O Bangu A.C. parecia apresentar uma postura diferente entre os torcedores, em seu estádio geral e arquibancada se misturavam, até porque eram assentos de madeira, em torno do campo da Rua Ferrer. Porém, o comportamento de sua torcida, segundo Mario Filho, era peculiar, gerando a fama do “ganha, mas não leva”, embora haja uma discussão sobre isso ter sido uma hipérbole do cronista[9]. Segundo ele, teria se tornado comum a invasão de campo e da estação de trem, pelos torcedores ameaçadores quando derrotados pelos clubes da cidade. Nesses casos jogadores não queriam sair dos barracões (vestiários da época) sem a companhia da polícia, pedras eram arremessadas nos trens, e nessa confusão o time vencedor não se preocupava em pegar o troféu que a partida oferecia, originando a expressão “ganha, mas não leva”. O ato foi visto como espécie de luta de classe inconsciente pelo autor, onde a rivalidade se expressava entre clube do subúrbio e clube da cidade, porém, como relata, só era alimentada do lado do subúrbio, o que culminou em um distanciamento dos mesmos, já que os jogadores do Bangu não se viam em situações iguais, não se sentia do mesmo grupo social, “se viam diferentes como pessoa” (FILHO, 2010. p.44).
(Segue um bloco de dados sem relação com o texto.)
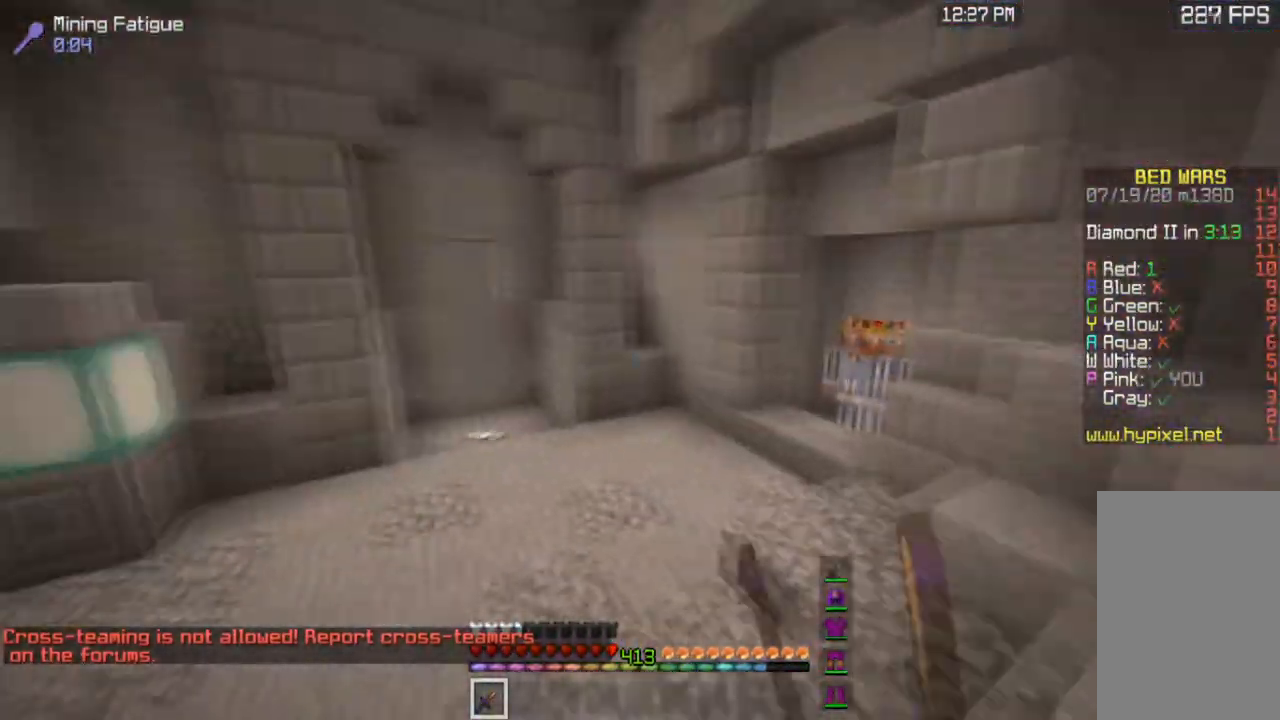
{"keys": ["w"], "mouse": [], "events": [[33, "space", "down"], [167, "a", "up"], [167, "mouse_left", "up"], [300, "space", "up"]]}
Tal diferenciação social é tratada pelo autor, como estopim para o surgimento do troféu João Ferrer para disputa somente de clubes pequenos, de trabalhadores, porém, a primeira edição da taça João Ferrer é datada em 1907, ano de proibição da inscrição de “pessoas de cor” no campeonato carioca, como exposto na nota emitida pela Liga Metropolitana e publicada na Gazeta de Notícias do dia 18 de maio de 1907. Então, a criação da taça João Ferrer não foi apenas uma decisão baseada numa falta de identificação social, numa diferença entre time grande e pequeno, foi uma resposta à decisão da liga, oferecendo uma alternativa de campeonato em que negros pudessem ser inscritos. Molinari (2004) expõe a nota discriminatória:

Comunico-vos que a diretoria da Liga, em sessão de hoje, resolveu por unanimidade de votos que não serão registrados como amadores nesta Liga as pessoas de cor. Para os fins convenientes ficou deliberado que a todos os clubes filiados se oficiasse nesse sentido a fim de que cientes dessa resolução de acordo com ela possam proceder. (MOLINARI, 2004, cap. 1907)
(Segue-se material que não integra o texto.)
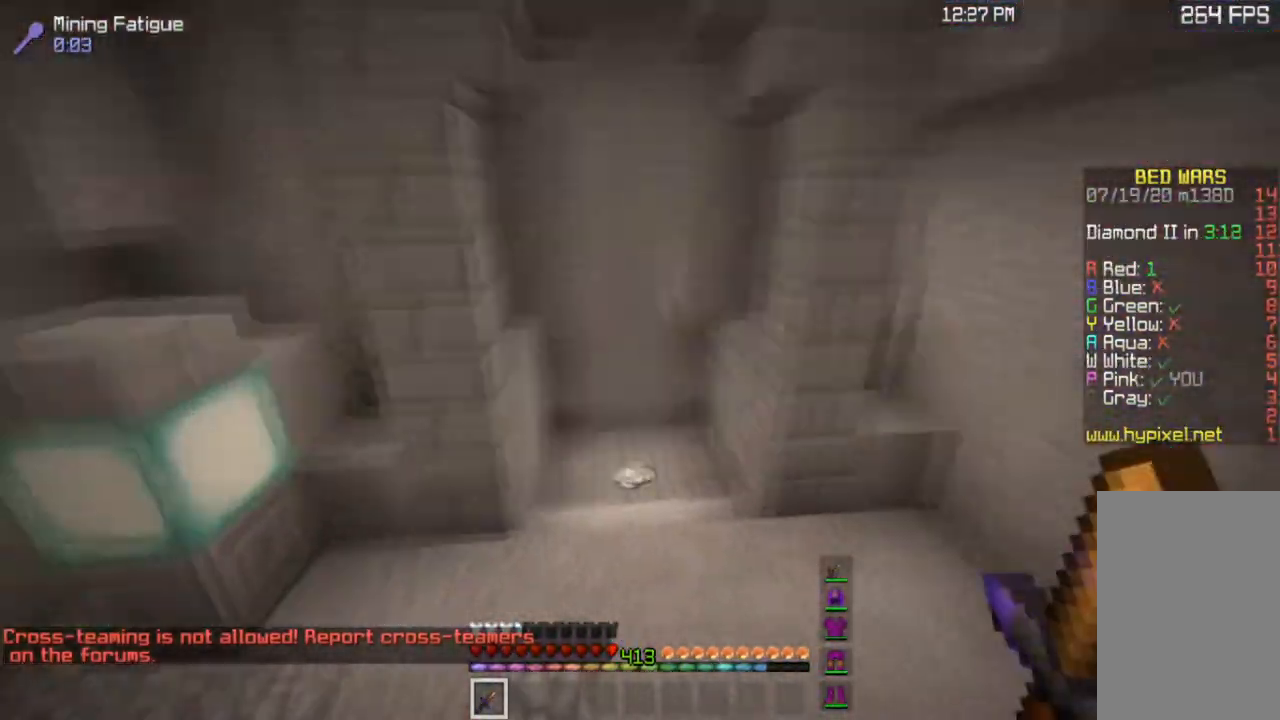
{"keys": ["w"], "mouse": [], "events": []}
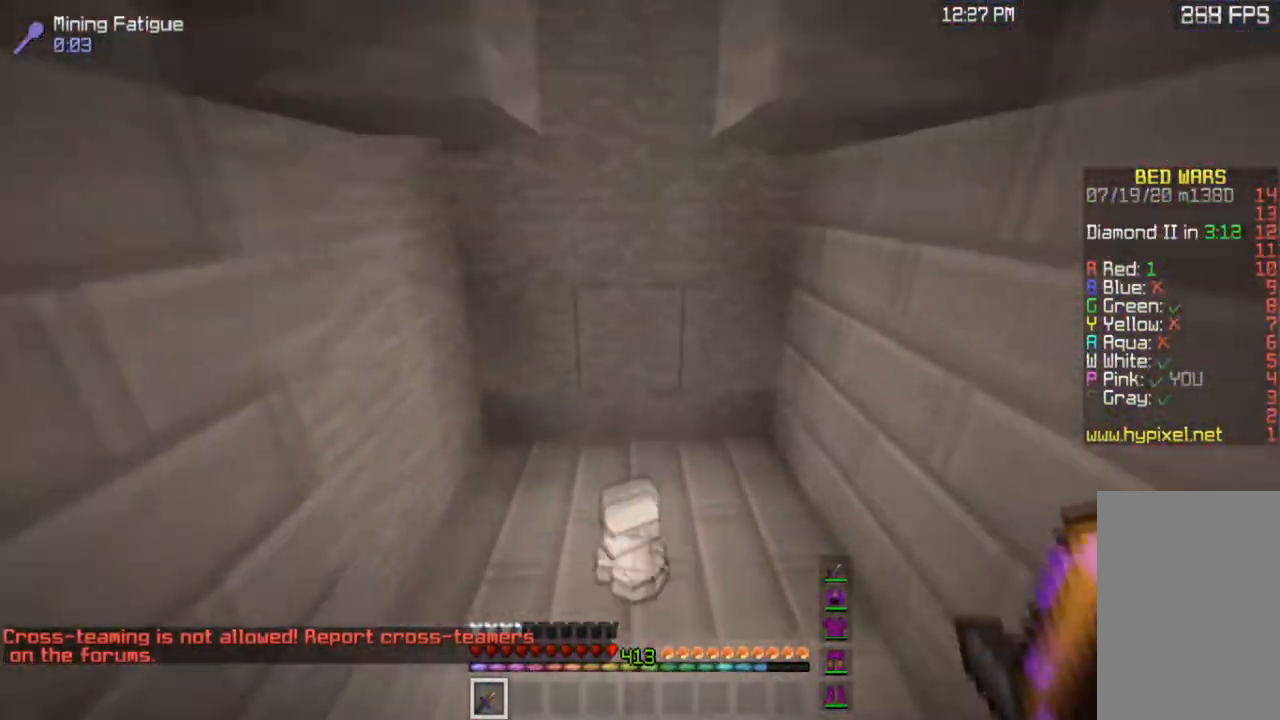
{"keys": [], "mouse": [], "events": [[367, "w", "up"]]}
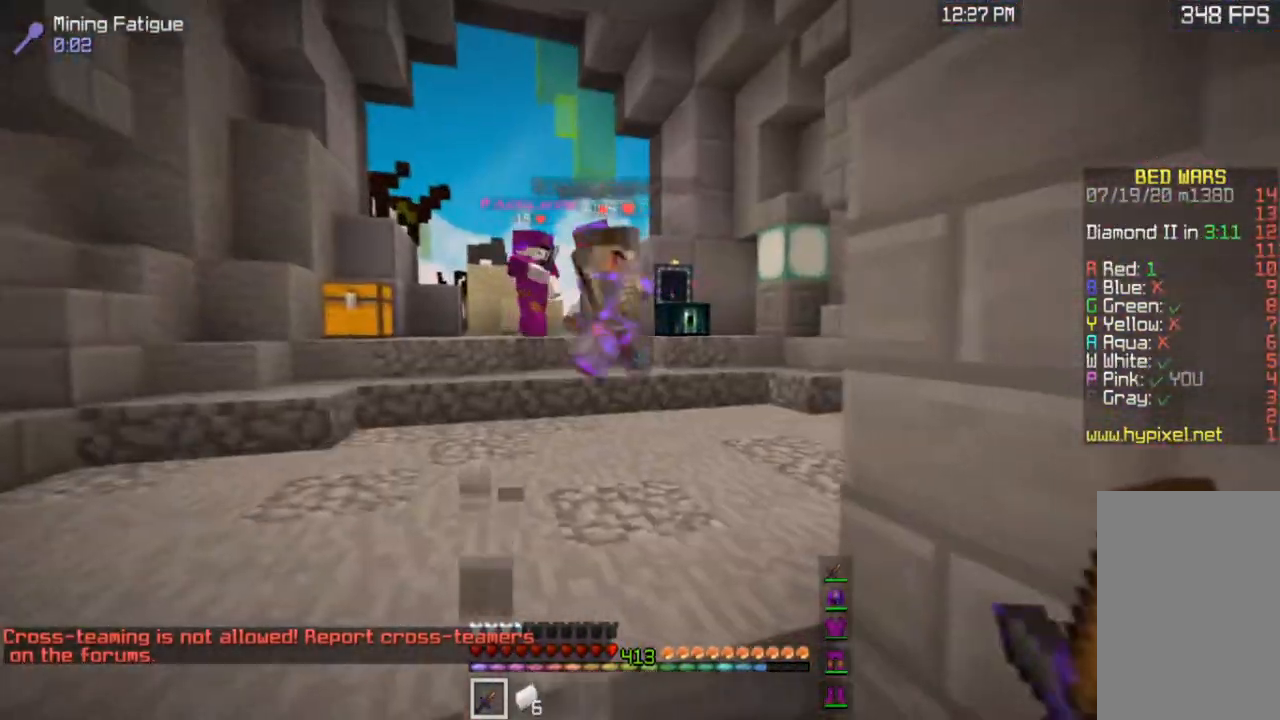
{"keys": [], "mouse": [], "events": []}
O racismo se expressou de diversas maneiras em sua época amadora, além do respaldo jurídico que as liga cariocas ofereceram para tal. Um dos relatos no livro de Mario Filho (2010) é o do jogador Manteiga, negro, marinheiro que tinha boa técnica, ganhando o apelido de “Manteiga” devido ao seu passe refinado. Sua presença no time principal do América no ano de 1921 foi motivo de lutas e cisões internas ao clube, jogadores se recusaram a jogar ao seu lado, torcedores se recusaram a torcer pelo clube, havendo uma migração de jogadores para o Fluminense, berço da elite carioca.

Outro relato do livro foi um caso envolvendo o jogador Isabelino Gradín, figura que aparecerá como destaque de representatividade mais a frente, negro de “uma equipe uruguaia” [10], que veio ao Rio de Janeiro jogar uma partida contra o Fluminense. Embora Mario Filho não tenha se preocupado em dar detalhes sobre a partida, o autor relata que em uma dividida pela bola, Gradín acaba dando uma cotovelada em Rivadária Corrêa, cuja maneira de revidar foi chamá-lo de “negro fedorento”. O cronista relata que nada fez Gradín, assim como qualquer outro negro que jogava futebol, pois “negro não podia se ofender, brigar em campo. Senão apanhava, saltava gente da geral, da arquibancada, de bengala levantada para dar nele”. (FILHO. 2010. p.109).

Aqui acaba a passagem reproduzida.